**Material zur Aufgabe**
__________________________________________________

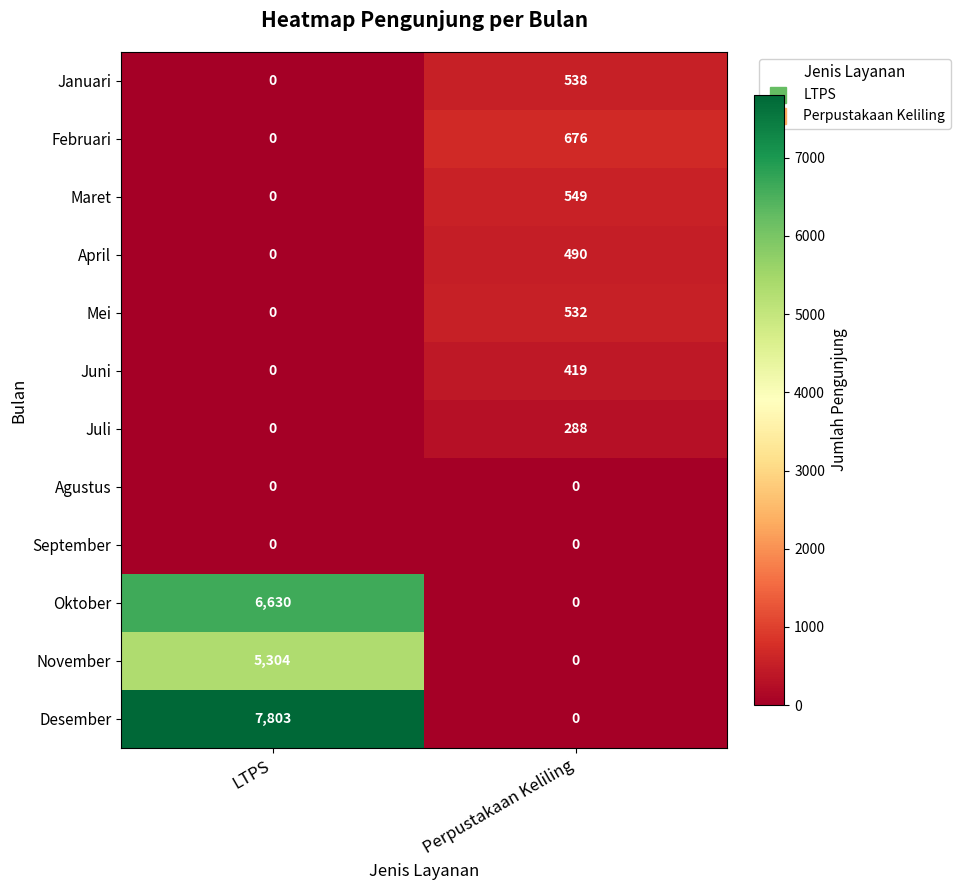

Reading left to right, what are all the values shown in this chart?

Januari: LTPS=0	Perpustakaan Keliling=538
Februari: LTPS=0	Perpustakaan Keliling=676
Maret: LTPS=0	Perpustakaan Keliling=549
April: LTPS=0	Perpustakaan Keliling=490
Mei: LTPS=0	Perpustakaan Keliling=532
Juni: LTPS=0	Perpustakaan Keliling=419
Juli: LTPS=0	Perpustakaan Keliling=288
Agustus: LTPS=0	Perpustakaan Keliling=0
September: LTPS=0	Perpustakaan Keliling=0
Oktober: LTPS=6630	Perpustakaan Keliling=0
November: LTPS=5304	Perpustakaan Keliling=0
Desember: LTPS=7803	Perpustakaan Keliling=0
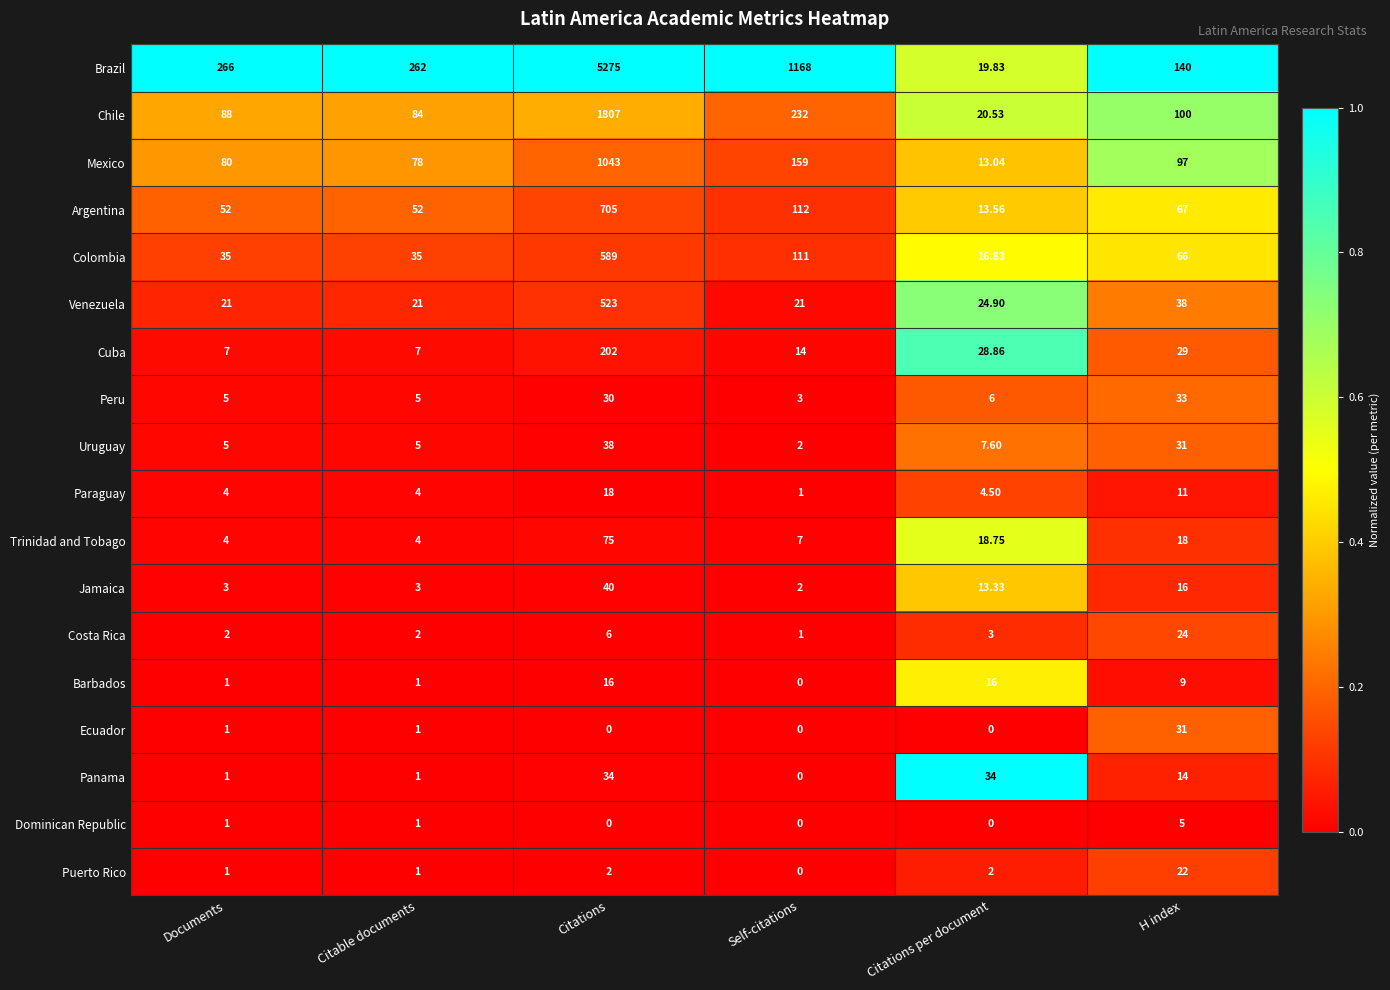

Which series has the largest total across all categories?

Brazil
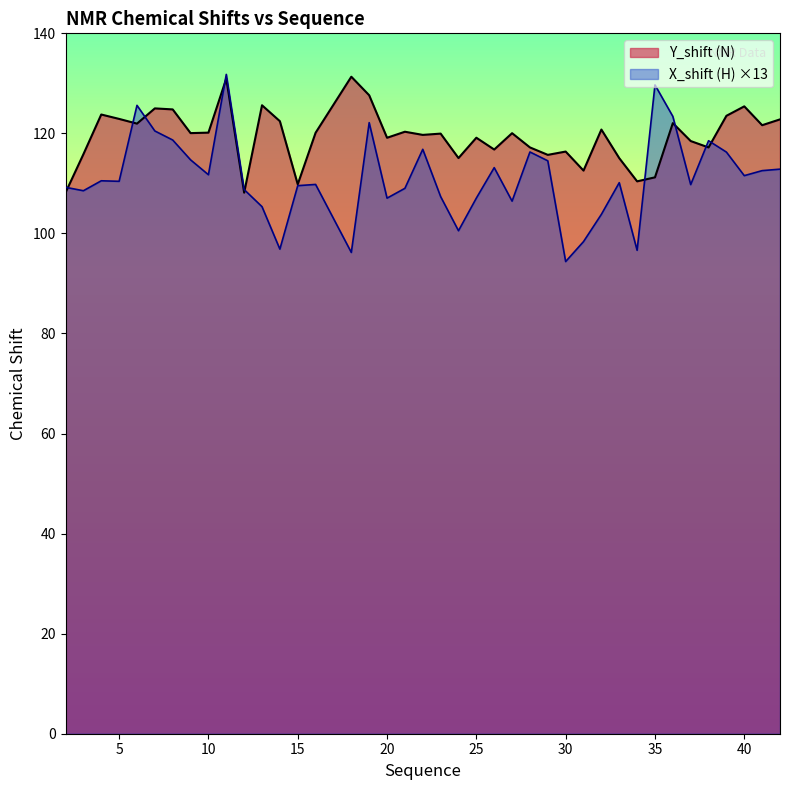

At how many categories does at least one series exceed 97?

40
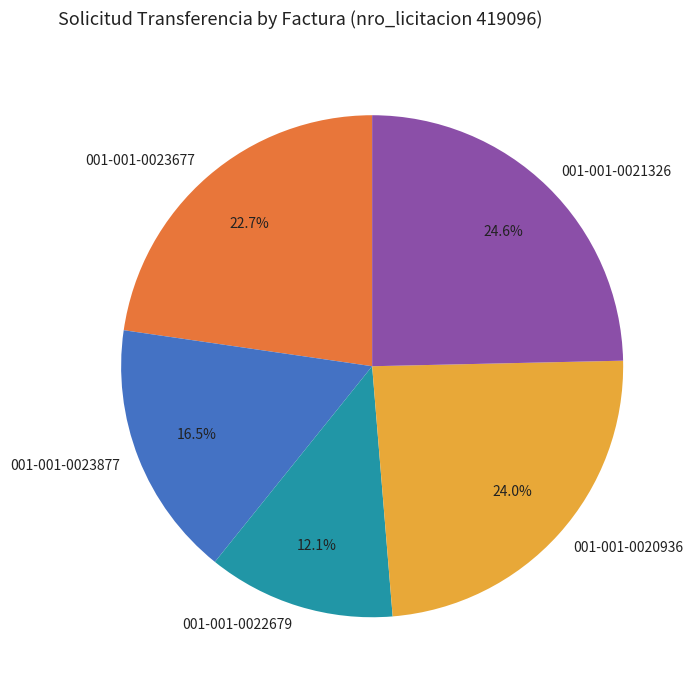

Which has a higher value, 001-001-0021326 or 001-001-0020936?

001-001-0021326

__________________________________________________

**Worum es geht**
Schreiben Sie die obigen Daten vollständig und wortgetreu Zeile für Zeile ab. Lassen Sie die Bilder dabei weg.

**Antwort zur Aufgabe**
Reading left to right, what are all the values shown in this chart?

Januari: LTPS=0	Perpustakaan Keliling=538
Februari: LTPS=0	Perpustakaan Keliling=676
Maret: LTPS=0	Perpustakaan Keliling=549
April: LTPS=0	Perpustakaan Keliling=490
Mei: LTPS=0	Perpustakaan Keliling=532
Juni: LTPS=0	Perpustakaan Keliling=419
Juli: LTPS=0	Perpustakaan Keliling=288
Agustus: LTPS=0	Perpustakaan Keliling=0
September: LTPS=0	Perpustakaan Keliling=0
Oktober: LTPS=6630	Perpustakaan Keliling=0
November: LTPS=5304	Perpustakaan Keliling=0
Desember: LTPS=7803	Perpustakaan Keliling=0

Which series has the largest total across all categories?

Brazil

At how many categories does at least one series exceed 97?

40

Which has a higher value, 001-001-0021326 or 001-001-0020936?

001-001-0021326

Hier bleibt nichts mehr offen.